わが国の経済においては、中長期的に労働力人口(15歳以上で、労働する能力と意思をもつ者の数)の減少が見込まれることから、労働力を「量」の面から補完するだけでなく、個々の労働者の潜在力を磨き上げることで労働の「質」の向上を図ることも求められています。
2014年6月に改訂された日本経済の再生に向けた成長戦略である「日本再興戦略」においては、女性の活躍促進と働き方改革が謳われており、女性の更なる活躍促進への期待が高まっています。女性の年齢別就業率をみると、20代後半から30代にかけて就業率の低下がみられるいわゆる「M字カーブ」が認識されており、いかにして解消するかが重要なポイントの一つとなっています。
「M字カーブ」解消の方法としては、出産、育児によって退職した女性をどのようにして復職させるかということが論点としてあげられますが、企業による女性の雇用だけでなく、女性自らによる起業の推進も求められています。

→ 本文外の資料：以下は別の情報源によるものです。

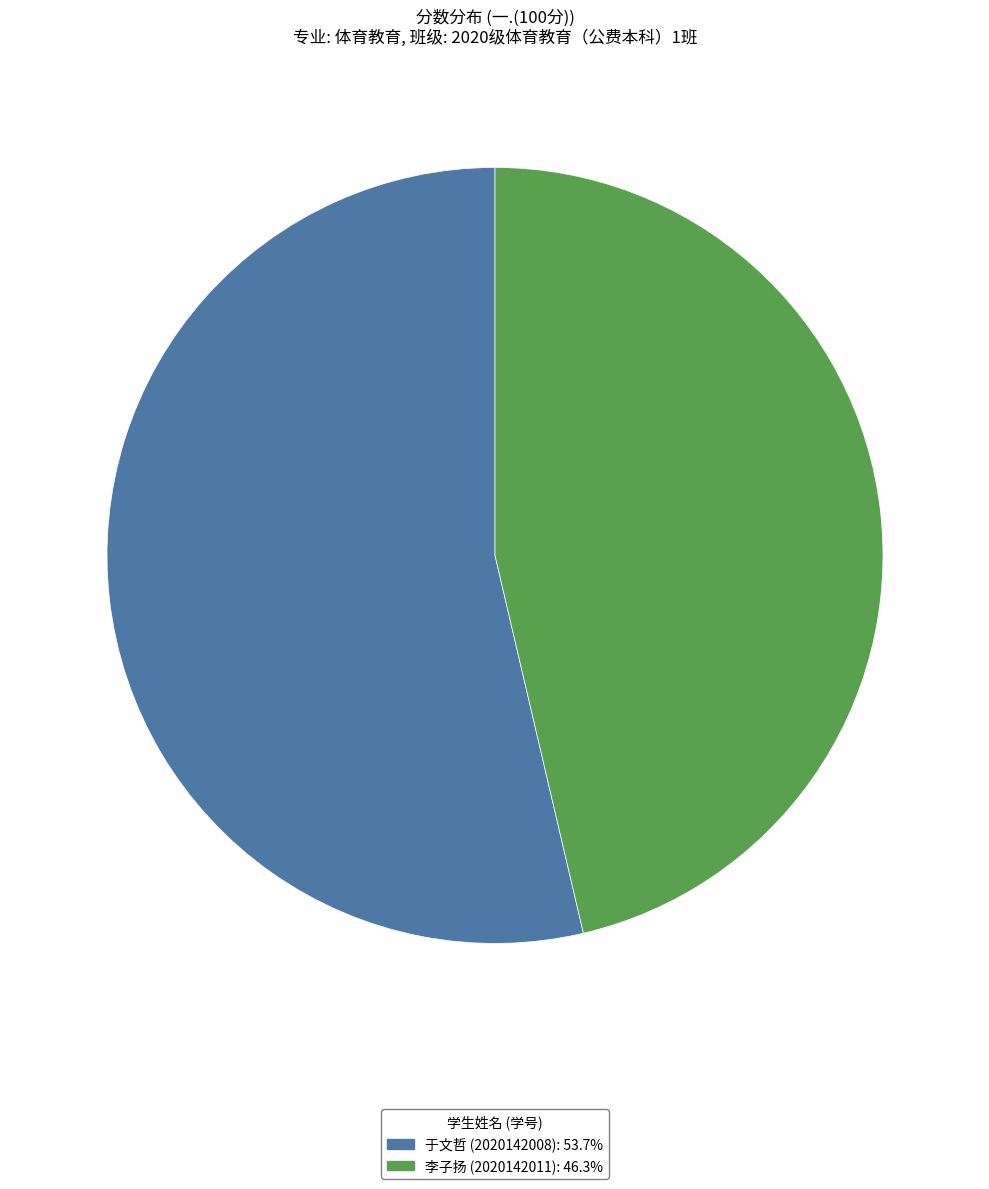

Combined, do 于文哲 (2020142008) and 李子扬 (2020142011) account for over 50%?

Yes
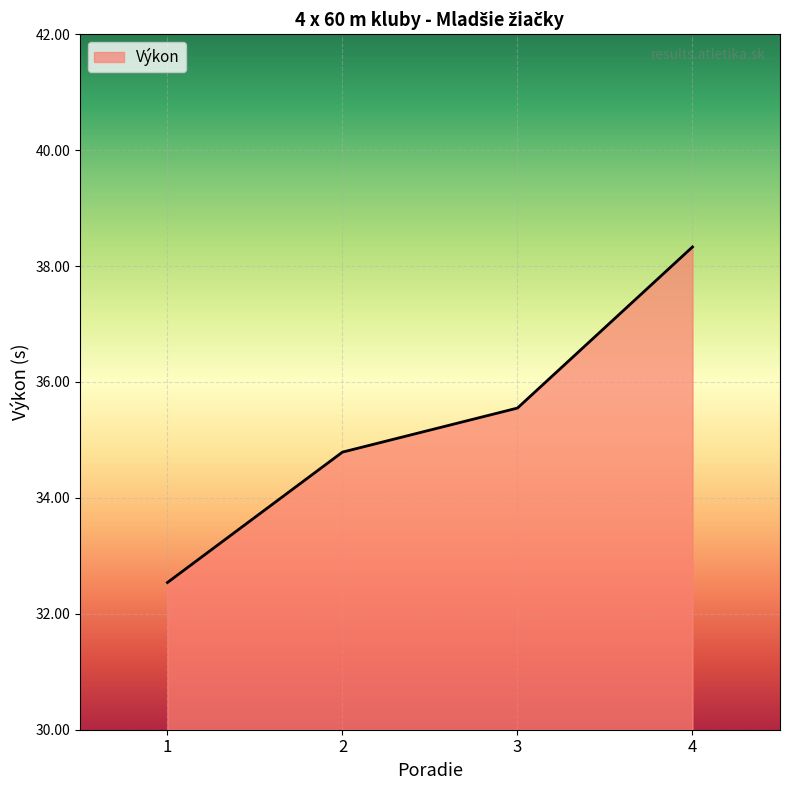

True or false: the data has more than 2 interior local peaks.

False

一方で、女性の起業には、男性の起業とは異なった特徴もみられます。「中小企業白書2012年版」によると、女性が起業する際の課題としては「経営に関する知識・ノウハウの不足」、「事業に必要な専門知識・ノウハウの不足」と回答する割合が男性と比べて高くなっています。また、女性が起業時に欲しかった支援についてみると、「同じような立場の人(経営者等)との交流の場」「経営に関するセミナーや講演会」と回答する割合が男性と比べて高くなっています。
では、女性による起業への支援においては、具体的にどのような取組みが行われているのでしょうか。そこで島根県浜田市において開催されている女性起業支援セミナーの事例をみていきましょう。
島根県浜田市では、起業家支援プロジェクト事業の一環として、「女性のための独立・創業セミナー」を開催しています。これは創業を検討中または創業後まもない女性を対象として、全5回の講義とワークショップ及び個別面談による実践的な指導を行うものです。
セミナーでは参加者が自身の強みを知り事業のイメージを明確にしつつ、事業計画書の策定に向けた取組みが行われます。
メインの講師は女性起業家が務めており、女性起業家としての講師の経験をもとに女性の特性を踏まえた共感型の指導が行われています。また、実際に創業した先輩女性起業家との交流と質疑の場をつくり、起業への意欲を高める内容となっています。このようなセミナーに参加することで、先輩の女性起業家や専門家から経営や事業に関する知識やノウハウを得られるという効果や、同じような立場である参加者同士の交流や意見交換も期待され、その中からお互いに相談に乗ったり助言を与えてくれたりする起業家仲間を見つけられることも可能となるのです。
女性起業家を対象としたセミナーの開催は、女性特有の起業の課題を克服するうえで、重要な役割を果たすことが期待されています。